Gündem

Selvi: PKK Gezi'de çekilmeyi durdurdu, hükümet gider mi diye bekledi

Selvi: Davutoğlu’nun çözüm sürecine inancı ise yüzde bin beş yüz

21 Ekim 2014 13:32

Yeni Şafak gazetesi Ankara Temsilcisi Abdülkadir Selvi, çözüm süreci kapsamında PKK’nın sınır dışına çekilme süreciyle ilgili olarak, "Geri çekilme tamamlanınca, ikinci aşamaya geçilecekti. Ama öyle olmadı. Gezi olayları başladı, Kandil geri çekilmeyi durdurdu. Dengeleri gözettiler. Hükümet gider mi diye beklediler. 17-25 Aralık darbesi yaşandı, dengeleri gözettiler, hükümet gider mi diye beklediler. Sonra Rojova'ya odaklandılar. Şehit cenazesi gelmedi ama geri çekilmenin durmasına rağmen hükümet merdivenleri çıkmaya devam etti” dedi.

Abdülkadir Selvi’nin Yeni Şafak gazetesinin bugünkü (21 Ekim 2014) nüshasında yayımlanan  “Öcalan, tavşana kaç tazıya tut mu dedi?” başlıklı yazısı şöyle:

 

Öcalan, tavşana kaç tazıya tut mu dedi?

 

Çözüm süreci başlarında Kandil'e ABD İstihbaratından önemli bir faks metni ulaşıyor.

PKK ile 'uzun metrajlı ilişkisi' olan ABD'li yetkili, 'Çözüm sürecinde Türkiye Cumhuriyeti sizi aldatabilir. Biz de devrede olalım, sizin haklarınızı koruyalım' diyor.

Oslo ve Habur vakası ile kesintiye uğrayan çözüm sürecinden önce, henüz PKK ile çatışmaların yoğun bir şekilde devam ettiği günlerde hükümetten bir bakana, 'Aracı olmak isteyen ülkeler var mı?' diye sormuştum. 'İngilizler çok hevesli' demişti. Oslo sürecinde üçüncü taraflardan biri İngilizlerdi. O süreç başarısız oldu. Uzun süre çözüm sürecini gündeme getirmek mümkün olmadı. Kanlı bir dönem yaşandı. Ta ki, üçüncü ülkeler devreye sokulmadan, adına, 'Milli' denilen süreç başlatıldı, mesafe alındı.

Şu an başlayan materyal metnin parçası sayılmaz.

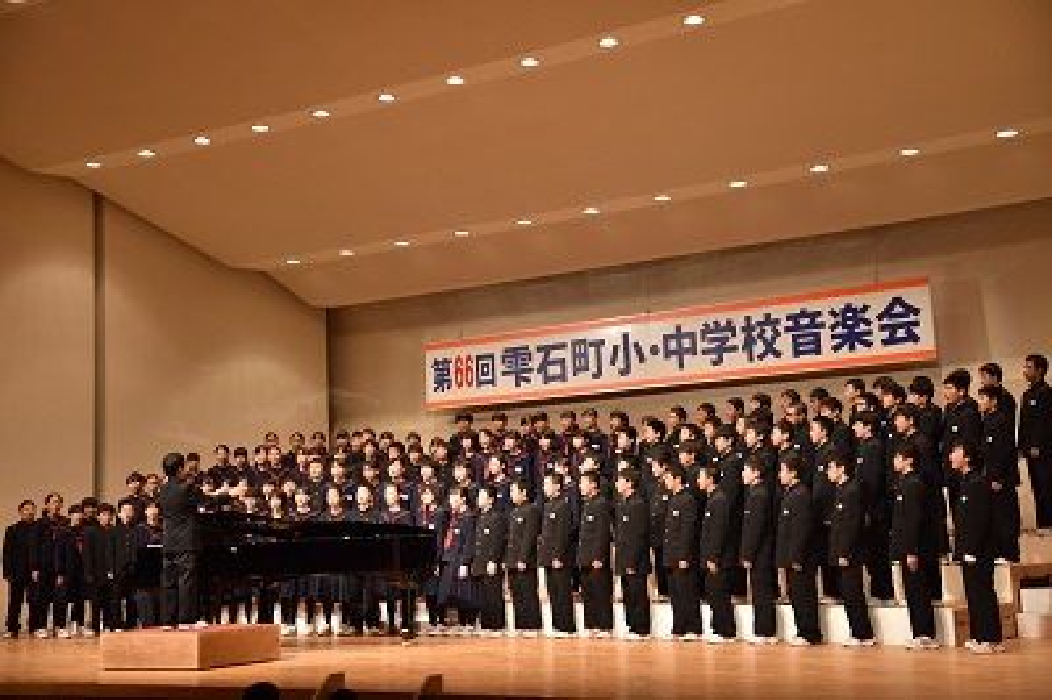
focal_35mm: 57
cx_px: 526
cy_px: 350
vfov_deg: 23.7
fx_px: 1664
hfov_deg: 35.1
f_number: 3.3
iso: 720
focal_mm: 38
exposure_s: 1/60
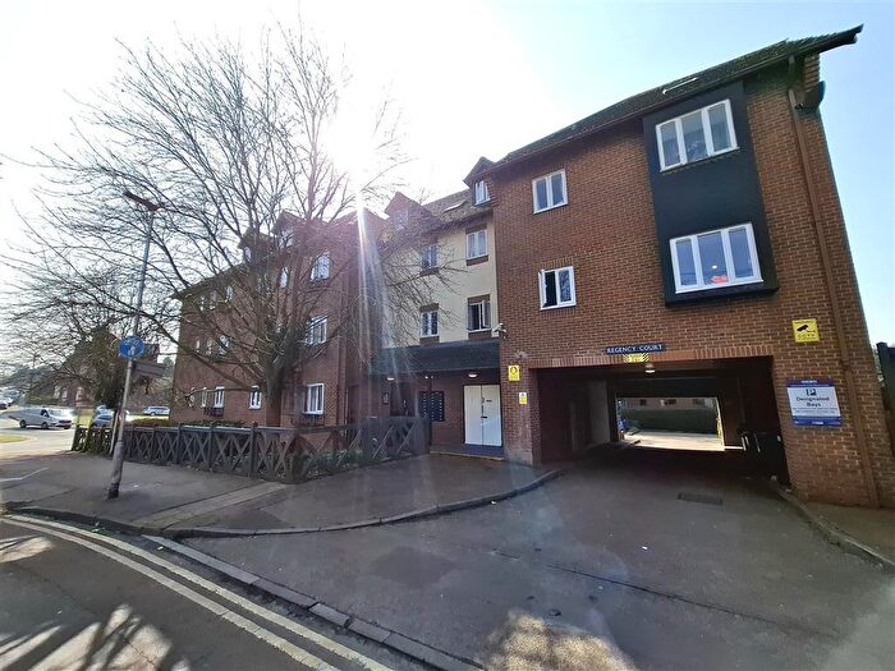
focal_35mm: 13
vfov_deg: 89.9
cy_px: 336
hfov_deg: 106.2
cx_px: 448
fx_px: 336
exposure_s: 1/1429
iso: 40
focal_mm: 1.74
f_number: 2.2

Oslo depreminin yaşandığı günlerde Ankara'da, Öcalan'ın ikili oynadığına dair kaygılar oluşmuştu. Kaygı kanaate dönüşünce uzun süren bir tecrit dönemi başladı.

Ta ki ölüm oruçlarında bıçağın kemiğe dayandığı sıralarda Öcalan, devreye girmek ve olayları yatıştırma konusunda ısrarlı olunca, kendisine fırsat verildi. O sıralarda Öcalan'dan o zamanki Başbakanımız Recep Tayyip Erdoğan'a bir mektup gelmişti.

O adımlar daha sonra çözüm sürecinin kilidini açtı.

Kobani bahane edilerek yaşanan kalkışma, çözüm sürecinin karşılaştığı en ciddi kriz oldu.

Çözüm sürecinin darbe yediği 6-8 Ekim olaylarında can kayıplarının yanı sıra güven duygusu da ağır bir hasar yedi.

Ciddi bir güven krizi patlak verdi.

O nedenle Başbakan Davutoğlu'nun akil insanlar heyeti ile yaptığı toplantıda paylaştıkları çok önemli.

'90'lı yıllarda JİTEM' in pratikleri örgüt tarafından yapıldı. Biz onun için çözümü başlatmadık' tespitinin altını çizmekte yarar var.

Çünkü bu eleştiri Başbakan Davutoğlu'nun yaptığı toplantıda Güneydoğu milletvekilleri dile getirmişti.

Çözüm sürecinin zemini, 'Karşılıklı yükümlülükler' üzerine atılmış, güven unsuru işin temelini oluşturmuştu. O sırada 'Merdiven teorisi' ile açıklamıştık bunu.

Geri çekilme tamamlanınca, ikinci aşamaya geçilecekti. Ama öyle olmadı.

Gezi olayları başladı, Kandil geri çekilmeyi durdurdu.

Dengeleri gözettiler. Hükümet gider mi diye beklediler.

17-25 Aralık darbesi yaşandı, dengeleri gözettiler, hükümet gider mi diye beklediler.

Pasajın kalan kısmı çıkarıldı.